Compliance ownership: you have directly owned technical controls and evidence production for PCI DSS, SOX, SOC2 or equivalent. You know how to make compliance not hurt the engineering team.

Cross-functional range: you can run a threat modeling session with a product team, hand off a prioritized backlog to DevOps, and interface with OffSec on findings, all without creating friction. Stakeholder intelligence is a real skill you have built.

Grit: high autonomy means high accountability. You are comfortable with ambiguity, do the manual work when it needs doing, and do not wait for someone to define the path.




Nice to Have

Solid knowledge across multiple security domains like CDR, Cloud Security, AppSec, Offsec, etc

Experience with Security Platforms, AI agents, LLM APIs and automation frameworks. If you are not there yet, you are actively building it.

Familiarity with threat intelligence platforms and integrating intel into detection pipelines.

MDR vendor co-management experience.

Prior involvement in purple-team or red-team exercises.
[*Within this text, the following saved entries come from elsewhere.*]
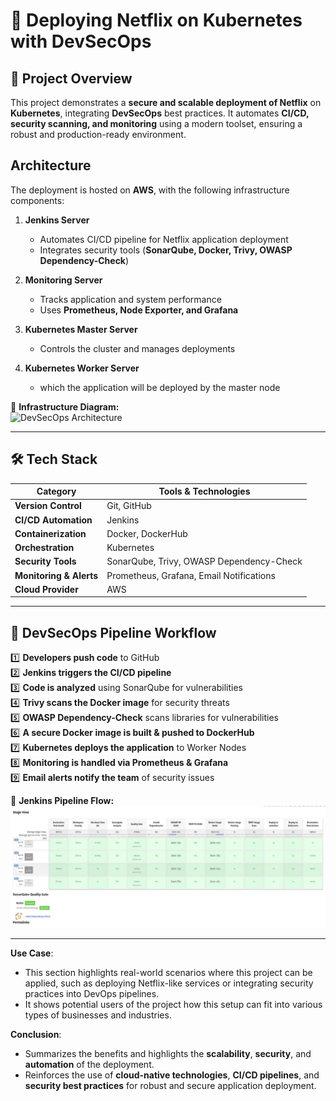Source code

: # 🚀 Deploying Netflix on Kubernetes with DevSecOps  

## 📌 Project Overview  
This project demonstrates a **secure and scalable deployment of Netflix** on **Kubernetes**, integrating **DevSecOps** best practices. It automates **CI/CD, security scanning, and monitoring** using a modern toolset, ensuring a robust and production-ready environment.  

##  Architecture  

The deployment is hosted on **AWS**, with the following infrastructure components:  

1. **Jenkins Server**  
   - Automates CI/CD pipeline for Netflix application deployment  
   - Integrates security tools (**SonarQube, Docker, Trivy, OWASP Dependency-Check**)  

2. **Monitoring Server**  
   - Tracks application and system performance  
   - Uses **Prometheus, Node Exporter, and Grafana**  

3. **Kubernetes Master Server**  
   - Controls the cluster and manages deployments  

4. **Kubernetes Worker Server**  
   - which the application will be deployed by the master node  

📌 **Infrastructure Diagram:**  
![DevSecOps Architecture](img/architecture.png)  

---

## 🛠 Tech Stack  

| Category           | Tools & Technologies |
|-------------------|---------------------|
| **Version Control** | Git, GitHub |
| **CI/CD Automation** | Jenkins |
| **Containerization** | Docker, DockerHub |
| **Orchestration** | Kubernetes  |
| **Security Tools** | SonarQube, Trivy, OWASP Dependency-Check |
| **Monitoring & Alerts** | Prometheus, Grafana, Email Notifications |
| **Cloud Provider** | AWS |

---

## 🔄 DevSecOps Pipeline Workflow  

1️⃣ **Developers push code** to GitHub  
2️⃣ **Jenkins triggers the CI/CD pipeline**  
3️⃣ **Code is analyzed** using SonarQube for vulnerabilities  
4️⃣ **Trivy scans the Docker image** for security threats  
5️⃣ **OWASP Dependency-Check** scans libraries for vulnerabilities  
6️⃣ **A secure Docker image is built & pushed to DockerHub**  
7️⃣ **Kubernetes deploys the application** to Worker Nodes  
8️⃣ **Monitoring is handled via Prometheus & Grafana**  
9️⃣ **Email alerts notify the team** of security issues  

📌 **Jenkins Pipeline Flow:**  
![Jenkins Pipeline](img/pipeline.png)  

---

**Use Case**:  

   - This section highlights real-world scenarios where this project can be applied, such as deploying Netflix-like services or integrating security practices into DevOps pipelines.
   - It shows potential users of the project how this setup can fit into various types of businesses and industries.

**Conclusion**:  

   - Summarizes the benefits and highlights the **scalability**, **security**, and **automation** of the deployment.
   - Reinforces the use of **cloud-native technologies**, **CI/CD pipelines**, and **security best practices** for robust and secure application deployment.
Certifications (GCIA, GCFA, OSCP, AWS Security Specialty) are valued but secondary to what you have built and shipped.

How You'll Work

High ownership. No queue to wait in.

You will interface daily across Cyber Detection & Response, Cloud & Platform Security, AppSec, IAM, Offensive Security, and the Security Automation & AI team. On the engineering side, you will work regularly with Cloud Platforms, SRE, DevOps, Network, and CI/CD teams. The surface area is wide and the problems are real.

The CISO's office operates on one principle: security is a business enabler. You will have executive sponsorship and the political cover to make pragmatic trade-offs. What you will not have is the option to move slowly or hide behind process.

If you want to own infrastructure that actually matters, work with a team that respects engineering craft, and build in an environment that moves at the speed of the business, this is the right place.